No architecture survives contact with production unchanged. A few areas where the current design has known limitations:

The Handler struct will eventually need splitting. As the application grows, grouping all handlers under one struct becomes unwieldy. A natural split point would be by domain: will handlers, Survivor handlers, connector handlers, admin handlers, each with their own dependency struct.

The scheduler could benefit from distributed locking. The current design assumes a single instance. If BAP ever supports horizontal scaling (multiple API instances), the scheduler would need a distributed lock (using the database or Redis) to prevent duplicate processing.

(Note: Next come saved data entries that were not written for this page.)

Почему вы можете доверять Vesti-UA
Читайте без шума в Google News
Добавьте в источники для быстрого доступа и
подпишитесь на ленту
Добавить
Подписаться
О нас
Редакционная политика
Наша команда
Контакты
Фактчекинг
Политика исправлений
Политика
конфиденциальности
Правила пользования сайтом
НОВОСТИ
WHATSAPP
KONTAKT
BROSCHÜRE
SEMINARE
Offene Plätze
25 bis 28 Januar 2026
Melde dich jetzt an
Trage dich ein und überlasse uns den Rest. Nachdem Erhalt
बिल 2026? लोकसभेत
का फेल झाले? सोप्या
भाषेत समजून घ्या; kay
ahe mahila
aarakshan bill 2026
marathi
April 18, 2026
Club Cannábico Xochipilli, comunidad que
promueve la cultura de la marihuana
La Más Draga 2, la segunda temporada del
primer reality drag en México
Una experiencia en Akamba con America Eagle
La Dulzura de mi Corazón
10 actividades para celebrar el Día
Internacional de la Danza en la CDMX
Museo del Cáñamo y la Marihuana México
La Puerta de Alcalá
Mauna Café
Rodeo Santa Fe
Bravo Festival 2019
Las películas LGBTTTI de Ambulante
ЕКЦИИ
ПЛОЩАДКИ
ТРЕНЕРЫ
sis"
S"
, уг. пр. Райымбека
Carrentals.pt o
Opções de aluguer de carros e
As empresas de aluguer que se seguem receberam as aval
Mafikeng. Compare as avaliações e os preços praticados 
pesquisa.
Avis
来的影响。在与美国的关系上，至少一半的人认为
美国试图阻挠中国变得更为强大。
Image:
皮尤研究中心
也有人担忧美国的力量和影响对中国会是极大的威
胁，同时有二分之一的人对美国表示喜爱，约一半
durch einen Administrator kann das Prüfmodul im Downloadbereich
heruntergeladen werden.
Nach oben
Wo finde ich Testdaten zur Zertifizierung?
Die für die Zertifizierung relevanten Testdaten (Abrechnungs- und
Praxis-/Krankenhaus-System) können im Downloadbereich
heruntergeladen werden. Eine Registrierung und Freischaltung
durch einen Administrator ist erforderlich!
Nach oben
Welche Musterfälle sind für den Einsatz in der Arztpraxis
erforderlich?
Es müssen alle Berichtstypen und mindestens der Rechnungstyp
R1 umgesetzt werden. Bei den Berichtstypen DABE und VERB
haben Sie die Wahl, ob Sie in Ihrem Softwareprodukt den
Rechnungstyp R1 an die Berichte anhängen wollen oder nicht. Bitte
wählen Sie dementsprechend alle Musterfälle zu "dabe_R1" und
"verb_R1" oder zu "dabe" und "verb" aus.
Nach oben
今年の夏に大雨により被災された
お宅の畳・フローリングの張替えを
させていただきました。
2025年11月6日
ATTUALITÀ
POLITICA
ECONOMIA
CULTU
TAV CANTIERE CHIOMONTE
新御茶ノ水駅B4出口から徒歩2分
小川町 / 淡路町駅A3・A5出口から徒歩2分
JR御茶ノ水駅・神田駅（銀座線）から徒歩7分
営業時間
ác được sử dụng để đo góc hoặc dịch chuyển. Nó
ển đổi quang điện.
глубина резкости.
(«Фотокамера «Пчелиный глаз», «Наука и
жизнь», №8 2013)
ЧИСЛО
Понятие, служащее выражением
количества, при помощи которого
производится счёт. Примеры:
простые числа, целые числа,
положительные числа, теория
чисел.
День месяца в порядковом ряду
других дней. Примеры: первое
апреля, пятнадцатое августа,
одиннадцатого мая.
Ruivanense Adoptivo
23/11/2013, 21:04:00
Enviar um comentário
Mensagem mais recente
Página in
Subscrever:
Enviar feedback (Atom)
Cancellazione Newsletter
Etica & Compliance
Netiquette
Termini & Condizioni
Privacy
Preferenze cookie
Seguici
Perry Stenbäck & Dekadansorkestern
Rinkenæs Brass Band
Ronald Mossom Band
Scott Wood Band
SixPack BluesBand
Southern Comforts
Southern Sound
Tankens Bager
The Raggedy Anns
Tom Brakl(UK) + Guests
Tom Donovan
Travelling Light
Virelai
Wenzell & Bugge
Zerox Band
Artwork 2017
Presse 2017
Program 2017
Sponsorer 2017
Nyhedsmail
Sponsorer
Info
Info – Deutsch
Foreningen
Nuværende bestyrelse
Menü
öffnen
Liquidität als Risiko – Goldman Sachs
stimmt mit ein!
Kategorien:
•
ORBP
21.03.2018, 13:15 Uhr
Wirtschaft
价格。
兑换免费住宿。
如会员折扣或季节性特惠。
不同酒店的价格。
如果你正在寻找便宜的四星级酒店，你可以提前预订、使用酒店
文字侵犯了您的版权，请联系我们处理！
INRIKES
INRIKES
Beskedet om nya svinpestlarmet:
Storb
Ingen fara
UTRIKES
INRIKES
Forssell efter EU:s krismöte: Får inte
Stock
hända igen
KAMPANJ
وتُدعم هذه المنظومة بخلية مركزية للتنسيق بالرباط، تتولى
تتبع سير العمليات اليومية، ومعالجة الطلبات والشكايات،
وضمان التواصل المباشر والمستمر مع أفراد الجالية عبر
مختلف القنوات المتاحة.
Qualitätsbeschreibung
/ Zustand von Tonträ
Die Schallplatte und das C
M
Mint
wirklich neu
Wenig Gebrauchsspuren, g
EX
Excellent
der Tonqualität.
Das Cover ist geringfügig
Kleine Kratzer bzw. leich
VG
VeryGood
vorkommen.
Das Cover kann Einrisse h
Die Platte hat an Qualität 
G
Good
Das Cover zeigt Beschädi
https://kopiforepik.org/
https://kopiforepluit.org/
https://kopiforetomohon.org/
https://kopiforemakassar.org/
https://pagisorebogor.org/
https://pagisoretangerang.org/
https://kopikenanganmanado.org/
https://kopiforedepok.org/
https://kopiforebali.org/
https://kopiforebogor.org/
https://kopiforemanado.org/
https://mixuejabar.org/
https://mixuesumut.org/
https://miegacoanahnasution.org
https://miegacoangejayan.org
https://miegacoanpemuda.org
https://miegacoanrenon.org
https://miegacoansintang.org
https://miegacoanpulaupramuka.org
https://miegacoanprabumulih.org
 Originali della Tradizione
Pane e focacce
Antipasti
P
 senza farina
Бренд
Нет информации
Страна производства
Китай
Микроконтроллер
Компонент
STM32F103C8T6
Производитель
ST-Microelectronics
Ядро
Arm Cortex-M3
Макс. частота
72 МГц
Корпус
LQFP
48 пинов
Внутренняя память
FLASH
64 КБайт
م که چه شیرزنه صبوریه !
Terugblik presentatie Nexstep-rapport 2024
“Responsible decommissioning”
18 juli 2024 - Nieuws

Migration management across two databases is maintenance overhead. Every schema change requires two migration files. A migration testing framework that validates both SQLite and PostgreSQL migrations against the same test suite would reduce the risk of divergence.

These are known tradeoffs, not oversights. The current architecture optimizes for simplicity and single-instance reliability, which aligns with BAP's primary deployment model: a single self-hosted instance managing one person's digital estate.

Conclusion

Building a dead man's switch API requires engineering decisions that prioritize long-term reliability over development velocity. Go's static typing, standard library cryptography, and goroutine model provide a foundation that minimizes runtime surprises. The Chi router and GORM ORM offer just enough abstraction without obscuring the underlying behavior. The polling-based scheduler trades sub-second responsiveness for crash recovery simplicity. And the encryption layer, embedded at the repository level, ensures that sensitive data is never accidentally stored in plaintext.

Every architecture decision was made in service of the system's core requirement: when the switch triggers, it must work. There are no second chances.